Esperando um tempinho a mais para meus textos literários, enquanto isso, segue uma crítica feita por mim a uma peça que assisti a duas semanas atrás!
O CLUB NOIR foi criado em 2006 na cidade de São Paulo com o objetivo de encenar apenas obras de autores contemporâneos. Os fundadores Roberto Alvim (diretor e dramaturgo) e Juliana Galdino (atriz) descobriram a necessidade de pesquisa de novas maneiras de atuação e montagem para acompanhar a poética dos novos escritores.
Ao se depararem com o texto COMUNICAÇÃO A UMA ACADEMIA, de Franz Kafka encontraram um paradoxo. O autor não é contemporâneo, mas sua obra é atemporal. O grupo se impressionou com a forma e conteúdo do texto e achou por necessidade monta-lo.
Franz Kafka nasceu em Praga - Aústria-Hungria- em 3 de julho de 1883 e morreu em 3de junho de 1924 em um sanatório em Klosterneuburg no mesmo país. A literatura Alemã o considera como um dos maiores autores do século XX.

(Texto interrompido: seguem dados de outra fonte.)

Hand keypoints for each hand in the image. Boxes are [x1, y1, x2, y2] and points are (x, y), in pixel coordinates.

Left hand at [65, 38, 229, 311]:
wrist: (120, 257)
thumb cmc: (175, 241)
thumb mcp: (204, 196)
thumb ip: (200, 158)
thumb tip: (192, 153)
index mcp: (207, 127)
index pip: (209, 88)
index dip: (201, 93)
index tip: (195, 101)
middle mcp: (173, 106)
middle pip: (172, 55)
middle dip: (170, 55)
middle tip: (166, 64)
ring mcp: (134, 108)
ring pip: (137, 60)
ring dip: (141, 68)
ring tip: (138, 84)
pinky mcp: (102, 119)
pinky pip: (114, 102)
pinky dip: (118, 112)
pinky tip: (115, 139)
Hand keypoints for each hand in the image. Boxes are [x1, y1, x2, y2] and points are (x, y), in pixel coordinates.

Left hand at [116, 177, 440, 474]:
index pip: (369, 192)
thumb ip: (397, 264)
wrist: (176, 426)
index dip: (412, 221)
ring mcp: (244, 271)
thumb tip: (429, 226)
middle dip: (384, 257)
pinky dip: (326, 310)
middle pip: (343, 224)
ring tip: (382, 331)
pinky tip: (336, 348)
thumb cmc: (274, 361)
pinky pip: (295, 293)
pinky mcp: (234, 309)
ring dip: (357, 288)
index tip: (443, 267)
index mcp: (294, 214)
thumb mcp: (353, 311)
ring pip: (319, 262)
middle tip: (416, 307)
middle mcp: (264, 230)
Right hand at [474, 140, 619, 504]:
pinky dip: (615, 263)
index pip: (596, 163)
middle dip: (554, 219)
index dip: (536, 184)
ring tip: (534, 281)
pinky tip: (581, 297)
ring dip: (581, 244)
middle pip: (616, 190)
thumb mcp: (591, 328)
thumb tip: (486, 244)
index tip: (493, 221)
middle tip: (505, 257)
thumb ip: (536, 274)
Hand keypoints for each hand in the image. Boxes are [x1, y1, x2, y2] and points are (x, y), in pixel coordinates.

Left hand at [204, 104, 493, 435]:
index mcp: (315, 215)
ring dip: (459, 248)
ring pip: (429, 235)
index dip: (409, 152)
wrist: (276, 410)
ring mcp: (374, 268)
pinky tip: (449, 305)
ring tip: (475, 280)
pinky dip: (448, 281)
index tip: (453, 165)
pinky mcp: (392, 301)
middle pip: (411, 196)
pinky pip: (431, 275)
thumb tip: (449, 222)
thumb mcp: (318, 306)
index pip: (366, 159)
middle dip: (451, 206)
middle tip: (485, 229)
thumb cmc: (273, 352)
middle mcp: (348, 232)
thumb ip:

Sua escrita é caracterizada pela presença de personagens em conflitos existenciais, normalmente ligados a falta de objetivos na vida. Em suas obras percebe-se uma gama enorme de questionamentos sobre a existência e, normalmente, os personagens acabam sós. Por isso, a temática da solidão como fuga, a paranóia e os delírios de influência estão muito ligados à obra kafkiana.
O espetáculo COMUNICAÇÃO A UMA ACADEMIA, mostra um macaco contando sua trajetória de vida até se tornar quase um homem, para um grupo de acadêmicos. O personagem central, representado brilhantemente pela atriz Juliana Galdino, se esforça ao máximo para deixar de ser macaco com medo de voltar a sofrer tortutas que outrora sofrera.
Percebe-se no decorrer da peça, que o animal se espelha nos homens a sua volta para iniciar seu processo de humanização. Com isso, o personagem passa a beber, apesar de não gostar.
Aprende a fumar charuto, apertar mãos, a andar em pé entre outras características humanas.
O interessante é a destreza com que o macaco aprende a ser gente. Ao se dispor a virar uma pessoa, ele trabalhou arduamente até quase consegui-lo.
Porque “quase” consegui-lo? Durante a peça ele não perdeu sua essência de animal. Ele apenas a esculpiu. Alguns gestos, e até o cenário fazem com que o espectador não esqueça que trata-se de um animal. A presença de um segurança (interpretado por José Geraldo Jr.) e de uma corda contornando o palco, mostra claramente que a sociedade ainda não acredita na mudança/evolução do personagem.
Vale ressaltar que a sociedade que está o ouvindo é formada por estudiosos, que teoricamente deveriam ser livres de preconceitos e estariam abertos a novos conhecimentos. O que de fato não ocorre.
Nasce disso um questionamento que traz para os dias atuais o texto escrito em 1917. O processo que se deve seguir para se tornar humano, realmente gera a liberdade? Ao fim do espetáculo percebe-se que não! O pobre macaco, após tentar se igualar aos moradores do lado de fora da jaula para viver no mesmo ambiente que eles, consegue atingir seu objetivo inicial. Ao abrirem a jaula o animal percebe que continua preso. Se sua essência de macaco estivesse totalmente extinta, ele perceberia que a liberdade não é direito dos homens. Ou, ele jamais estaria livre, porque ao fim da peça ele não consegue ser totalmente macaco tão pouco homem.
O que mostra mais uma das características de Kafka, seus personagens diante de uma situação que não planejaram todos os acontecimentos se viraram contra eles, não lhes oferecendo a oportunidade de se aproveitar da situação e, muitas vezes, nem mesmo de sair desta.
Reflexões psicológicas surgem no decorrer do texto, trazendo a tona questões que deveriam ser discutidas urgentemente na atualidade. Mostrando assim, que a escolha do texto feito pelo CLUB NOIR não fugiu a proposta incial do grupo.